Well, I did. Here are the updates!

Man #1:
Right after confirming that I was going back to the YOY, I met a guy at the bar who seemed really nice and smart. Well we hung out one night and talked and everything seemed good, but then I saw him out and about a couple of more times with minimal acknowledgement to my existence. Wierdo. His loss. I am sure he will be in therapy 20 years from now and it will all come back to him not calling me.

Man #2:
While in Iowa City on Saturday, we were watching the game at Donnellys. In the middle of the game a quite intoxicated man came up to me and told that I was beautiful and asked me to dance. I laughed and said, there isn't any music on, the game is on. He said he wanted to dance anyway...well, being that it is the year of yes, I popped out of my chair and danced with him. He wanted me to leave and go meet up with his friends at another bar, but I was hanging with Anna and Mel and the game was on. I felt the dancing was "yes" enough.

Man #3
Later in the night on Saturday, we went to an establishment called Jakes where I ran into a guy that I had a couple of classes with my freshman year in college.
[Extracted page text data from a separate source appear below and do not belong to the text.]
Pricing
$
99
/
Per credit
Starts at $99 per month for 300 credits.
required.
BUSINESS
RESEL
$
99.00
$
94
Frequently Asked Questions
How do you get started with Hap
We talked for a while and were talking about our love for Iowa football and I informed him that I get to go to a wedding reception in the press boxes at Kinnick next year. At this point he invited himself to be my date at the wedding. I said, sure, why not. We exchanged numbers...I am betting he won't call...and that is ok. It was a fun interaction.

Man #4
Being the super cool roommates that we are, Megan and I played Scrabble last night then decided to go to the neighborhood bar for one drink. Once we got to the bar it started pouring, like Hurricane Katrina style pouring rain. So we stayed for a second drink, when the two nice guys sitting next to us started chatting us up and we disclosed to them that we had been playing Scrabble. One of the guys apparently loves board games and keeps them in the trunk of his car. So we encouraged him to go get Balderdash and he the middle of the tsunami. The game wasn't in his car but he did have a kickball. Sadly, we couldn't convince enough people to play kickball in the bad weather. Board game guy and I hung out for a while longer then decided we had to brave the weather, since it was pouring out and we were already soaking wet, we decided to dip our feet in the fountain, jump in puddles and dance in the rain. We exchanged numbers and had a lot of fun. I think I would say yes to this guy again.

There you have it.
Update complete.

Eggplant Parmigiana will get you every time

This is me recovering from eating the eggplant parmigiana. We are pretty excited to have left overs for the rest of the week.

Last night for dinner I made eggplant parmigiana. Neither Megan or I had ever eaten eggplant before, but I really wanted to try this recipe, so I convinced Megan to try some. It was AMAZING. It was so good that we got the eggplant parmigiana sweats. Megans brother gets the meat sweats when he eats a lot of meat at once and we kept saying we were going to stop eating the EP, but we couldn't. This is Megan make her brother's classic "meat sweat" pose.

It was so good that Megan saved her last two bites in a rubbermaid to eat later, even though we have a whole 9x13 pan of it.

Monday, October 02, 2006

Ohio St vs Iowa weekend in Iowa City

We thought this guys shirt was HILARIOUS!

You know you are cool when you have an Iowa belt buckle!

TJ and Tonya were stellar tailgate hosts. The Tioga(in the background) is a beast, but amazing for tailgating.

Tailgating with the Lens'. Always a good time.

TJ and Tonya's dog Maizey was so cute. It made me want to get a dog. We fed it a lot of Chex Mix....don't worry, Tonya said it was ok.